━━━ Reading text ━━━

Updates to the Statutory Form

The new law changed the wording of the statutory POA, the authority granted by the document, and even changed the execution requirements for a valid POA.

Agent’s Ability to Act (NY GOL §5-1502D & NY GOL §5-1513)

Under the old statutory POA, when a principal appointed more than one agent, the default rule was that they had to act together. This meant the agent’s both had to agree to any action taken on behalf of the principal. To allow agents to act separately, the principal initialed a line that stated, “My successor agents may act SEPARATELY.”

The default rule has not changed. If the principal appoints more than one agent and does not initial the line that allows them to act separately, the agents must both agree to any action taken on behalf of the principal. However, a new line has been added to the statutory POA where the principal may initial a line that states that his or her agents must act together, which is redundant.

The same lines are present for successor agents. If the principal wishes to designate successor agents, he or she should also decide whether these agents must act together or may act separately.

Even if the principal requires agents to act together (or does not initial either option), the agents may agree among themselves to have just one person take care of banking transactions if the power to delegate is initialed on the statutory POA under section (o) on the list of powers. The previous law included section (o) on the statutory form, but there was no corresponding grant of authority in the law. This has been updated and subsection (o) is now present in the law.

━━━ Study material ━━━

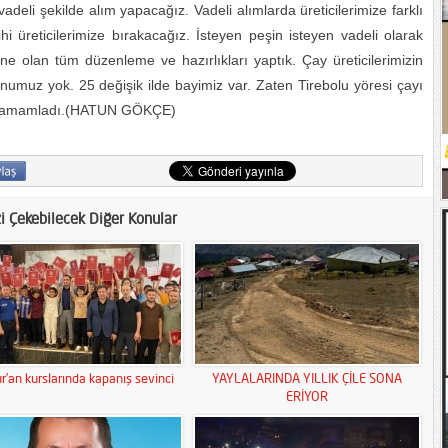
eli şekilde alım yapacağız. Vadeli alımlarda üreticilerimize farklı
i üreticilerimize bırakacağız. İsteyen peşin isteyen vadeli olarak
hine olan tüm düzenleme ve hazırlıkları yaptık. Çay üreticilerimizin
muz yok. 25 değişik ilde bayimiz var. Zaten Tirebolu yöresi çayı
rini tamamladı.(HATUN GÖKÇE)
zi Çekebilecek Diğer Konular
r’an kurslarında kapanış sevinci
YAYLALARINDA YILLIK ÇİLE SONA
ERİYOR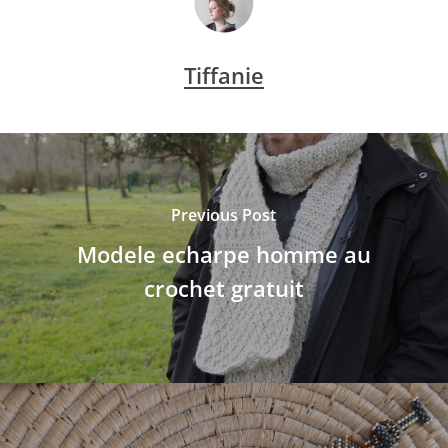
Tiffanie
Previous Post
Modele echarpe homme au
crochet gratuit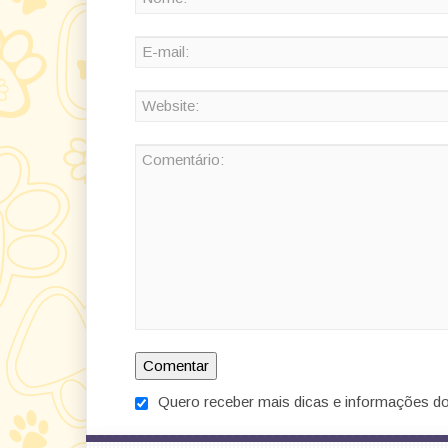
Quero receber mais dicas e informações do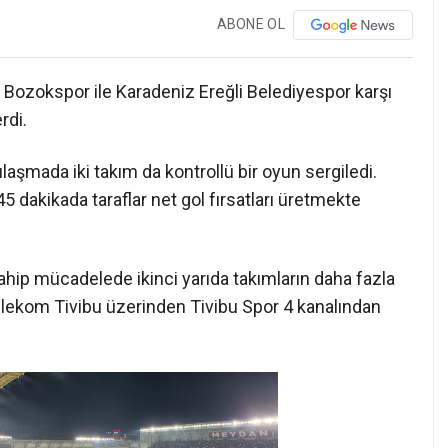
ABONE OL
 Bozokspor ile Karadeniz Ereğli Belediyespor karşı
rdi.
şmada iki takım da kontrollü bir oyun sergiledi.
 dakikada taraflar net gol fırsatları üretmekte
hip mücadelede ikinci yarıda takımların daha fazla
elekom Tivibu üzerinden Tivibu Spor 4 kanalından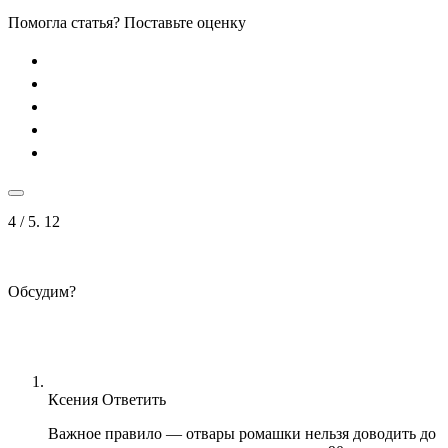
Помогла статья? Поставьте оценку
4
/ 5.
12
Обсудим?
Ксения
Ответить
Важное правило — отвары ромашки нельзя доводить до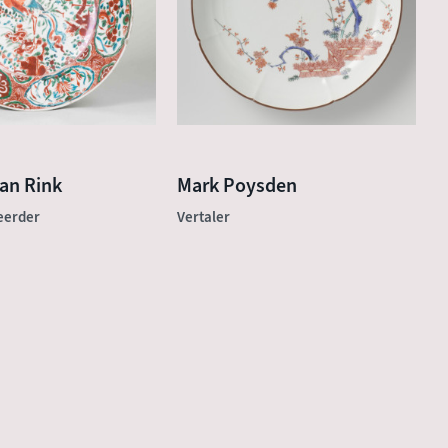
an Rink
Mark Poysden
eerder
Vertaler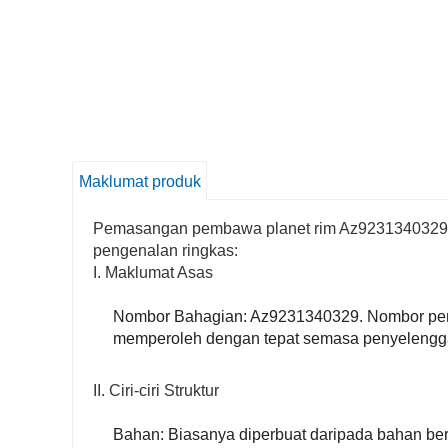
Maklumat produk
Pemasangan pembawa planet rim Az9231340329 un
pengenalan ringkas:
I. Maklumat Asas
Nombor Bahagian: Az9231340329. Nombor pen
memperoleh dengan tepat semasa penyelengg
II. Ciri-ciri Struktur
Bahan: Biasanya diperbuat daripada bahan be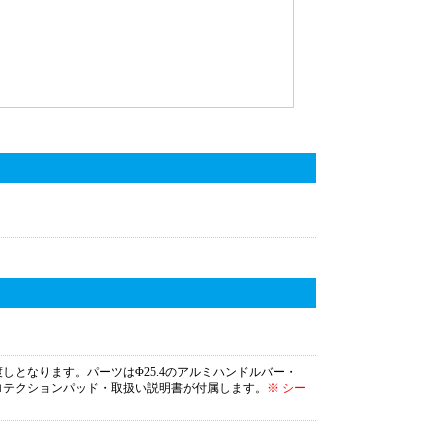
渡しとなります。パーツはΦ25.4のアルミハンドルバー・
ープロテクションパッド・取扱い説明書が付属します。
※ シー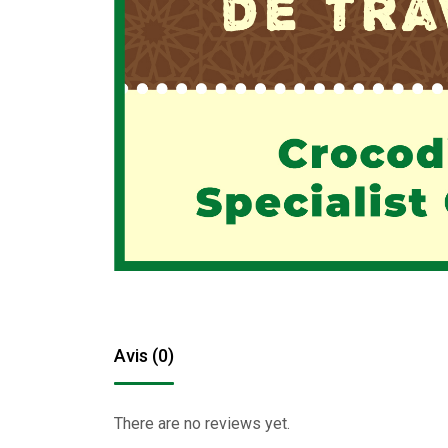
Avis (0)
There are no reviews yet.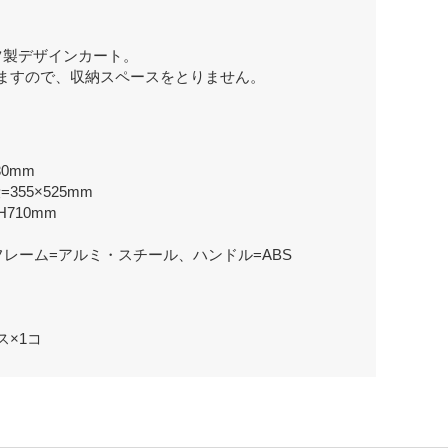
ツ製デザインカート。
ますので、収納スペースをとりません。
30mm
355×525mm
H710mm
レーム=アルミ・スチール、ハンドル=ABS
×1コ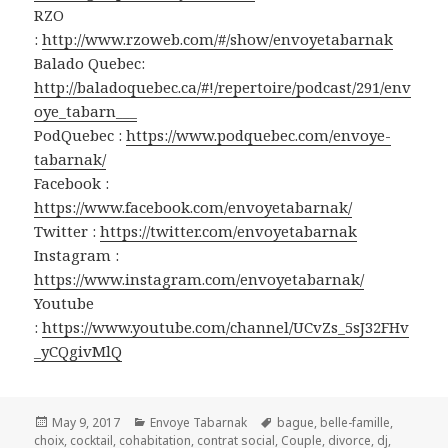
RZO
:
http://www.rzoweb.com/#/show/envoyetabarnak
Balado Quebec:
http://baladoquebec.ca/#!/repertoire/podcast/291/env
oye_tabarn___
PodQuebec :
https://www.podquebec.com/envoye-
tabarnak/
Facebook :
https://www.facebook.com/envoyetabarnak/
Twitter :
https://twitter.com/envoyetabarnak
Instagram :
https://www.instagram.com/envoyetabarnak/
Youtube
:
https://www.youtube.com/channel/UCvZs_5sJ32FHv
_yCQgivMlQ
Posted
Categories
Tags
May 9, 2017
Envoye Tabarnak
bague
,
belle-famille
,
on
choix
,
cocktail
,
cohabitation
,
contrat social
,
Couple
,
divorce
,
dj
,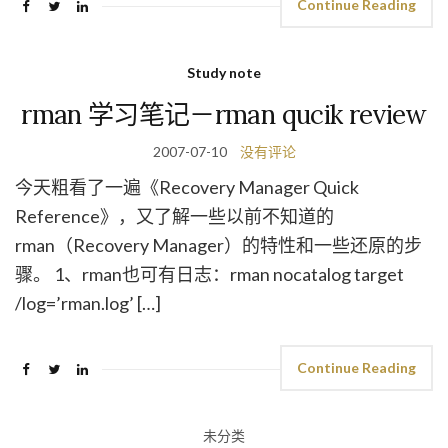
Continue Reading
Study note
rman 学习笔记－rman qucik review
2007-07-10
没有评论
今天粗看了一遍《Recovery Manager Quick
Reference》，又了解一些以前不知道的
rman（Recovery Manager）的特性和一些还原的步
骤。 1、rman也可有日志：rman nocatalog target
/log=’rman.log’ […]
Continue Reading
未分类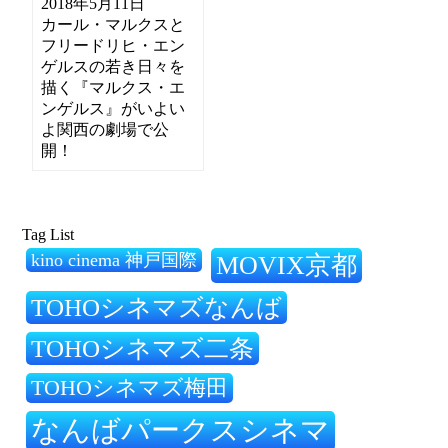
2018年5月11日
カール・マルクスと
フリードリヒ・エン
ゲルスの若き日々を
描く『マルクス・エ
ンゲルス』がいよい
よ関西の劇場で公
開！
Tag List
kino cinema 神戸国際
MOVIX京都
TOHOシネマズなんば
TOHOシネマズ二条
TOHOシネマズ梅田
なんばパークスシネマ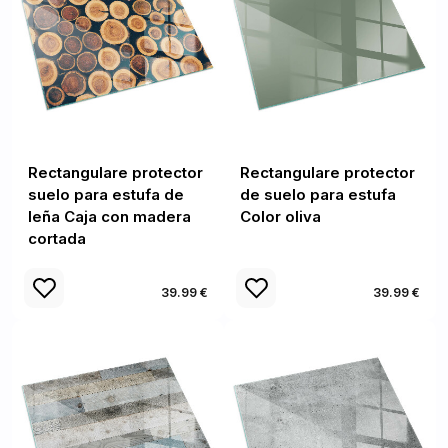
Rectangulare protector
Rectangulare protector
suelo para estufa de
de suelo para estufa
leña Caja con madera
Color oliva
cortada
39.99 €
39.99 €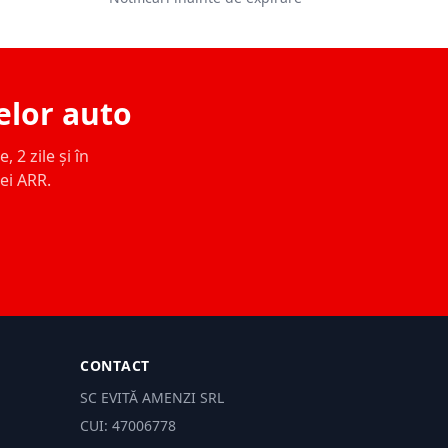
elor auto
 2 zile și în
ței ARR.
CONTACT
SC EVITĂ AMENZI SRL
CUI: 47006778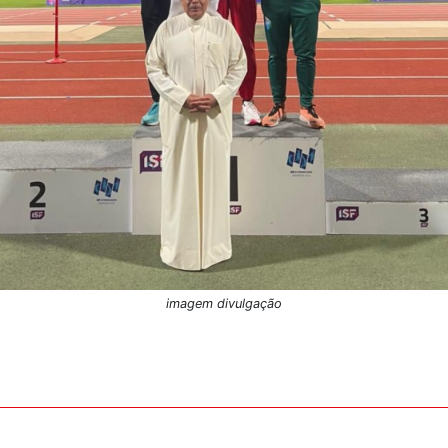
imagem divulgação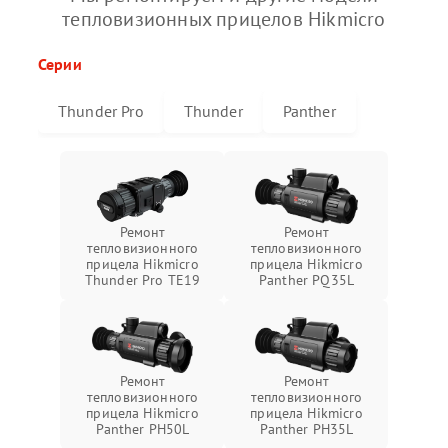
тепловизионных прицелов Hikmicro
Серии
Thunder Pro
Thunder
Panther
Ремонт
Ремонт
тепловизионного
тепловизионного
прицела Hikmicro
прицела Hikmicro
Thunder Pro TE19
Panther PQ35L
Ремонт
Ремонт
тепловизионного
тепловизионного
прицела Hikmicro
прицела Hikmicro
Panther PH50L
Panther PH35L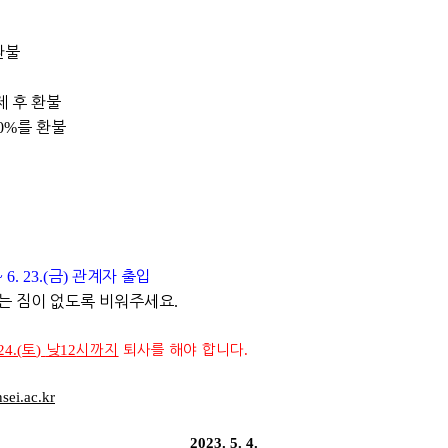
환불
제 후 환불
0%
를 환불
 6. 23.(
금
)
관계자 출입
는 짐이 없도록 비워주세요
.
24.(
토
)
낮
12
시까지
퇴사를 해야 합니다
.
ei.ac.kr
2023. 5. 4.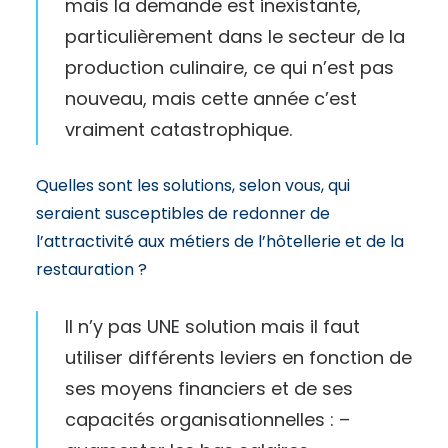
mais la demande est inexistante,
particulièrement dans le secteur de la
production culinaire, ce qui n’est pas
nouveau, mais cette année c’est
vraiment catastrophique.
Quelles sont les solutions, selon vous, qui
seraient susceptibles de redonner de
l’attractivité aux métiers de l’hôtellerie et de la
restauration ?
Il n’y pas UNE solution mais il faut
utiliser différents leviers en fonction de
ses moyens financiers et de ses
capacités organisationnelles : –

━━━

Problems to work on -
a: From the text on updates to the New York statutory power of attorney form, list each thing the new law changed.
b: Continue the text on updates to the New York statutory power of attorney form from the end of its last paragraph.

Answers provided -
a:
The new law changed:
- the wording of the statutory POA
- the authority granted by the document
- the execution requirements for a valid POA

b:
Recommendation: Make sure the principal decides whether to have the agents act together or separately and initials the appropriate line. Although the default rule requires agents to act together, the less interpretation required of third parties, the more likely a POA will be accepted without delay.

Health Care Finances (NY GOL §5-1502K)

The statutory form and the authority granted to agents regarding health care finances have been updated. Under the old law, an agent had the authority to access records and decide whether to pay the principal’s medical bills. The new law grants more expansive authority over matters relating to the principal’s health care, including the authority to:

  1. Receive protected health information from health care providers and health plans, and to use this information to verify the legitimacy and accuracy of
    • The principal’s payment obligations
    • The principal’s entitlement to benefits
  2. Pay the principal’s medical and other health care bills
  3. Act as the principal’s personal representative in health care matters (the authority to make health care decisions is excluded)

Removal of the Statutory Gifts Rider (NY GOL §5-1514) – Repealed

The Statutory Gifts Rider (SGR) has been repealed. All gifting authority must now be included under the modifications section of the new POA. The modifications required to the Statutory POA for estate planning or government benefit planning goals is covered in ‘Modifying the Statutory Power of Attorney” below.

The effects of this change are far reaching. The SGR was a separate document that had to be executed under stricter formalities than the statutory POA (two witnesses were required). While it was more complicated to complete than the statutory POA, the SGR required the principal to confront the fact that he or she was granting the agent gifting powers that could decrease or deplete the principal’s estate. It is possible including gifting powers only under the modification’s section will make it easier for an unscrupulous agent to obtain gifting powers without the principal’s knowledge.

Personal and Family Maintenance (NY GOL §5-1502I)

The gifting authority granted under “personal and family maintenance” has been increased to $5,000 from $500. As with the old law, the ability to make gifts under this section only applies if the principal was making these gifts before the agent stepped in.

Execution of the Power of Attorney (NY GOL §5-1501B(1)(b))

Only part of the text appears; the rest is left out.